=== About this task ===
Copy the stretch of the records from the line containing "left elbow: (218, 125, 7)" through the end, with every line in full. Decrease each keypoint number by 15, including both pixel coordinates and the depth.
[Start of section]
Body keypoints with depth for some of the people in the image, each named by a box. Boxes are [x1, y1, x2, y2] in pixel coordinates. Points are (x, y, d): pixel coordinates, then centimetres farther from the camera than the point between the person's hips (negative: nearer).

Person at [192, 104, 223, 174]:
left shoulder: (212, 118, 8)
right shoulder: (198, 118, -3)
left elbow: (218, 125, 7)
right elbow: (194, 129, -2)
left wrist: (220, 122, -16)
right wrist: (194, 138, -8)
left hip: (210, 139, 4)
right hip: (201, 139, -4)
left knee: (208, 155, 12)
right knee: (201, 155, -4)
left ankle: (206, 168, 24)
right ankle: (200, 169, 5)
[End of section]
=== Response to this task ===
left elbow: (203, 110, -8)
right elbow: (179, 114, -17)
left wrist: (205, 107, -31)
right wrist: (179, 123, -23)
left hip: (195, 124, -11)
right hip: (186, 124, -19)
left knee: (193, 140, -3)
right knee: (186, 140, -19)
left ankle: (191, 153, 9)
right ankle: (185, 154, -10)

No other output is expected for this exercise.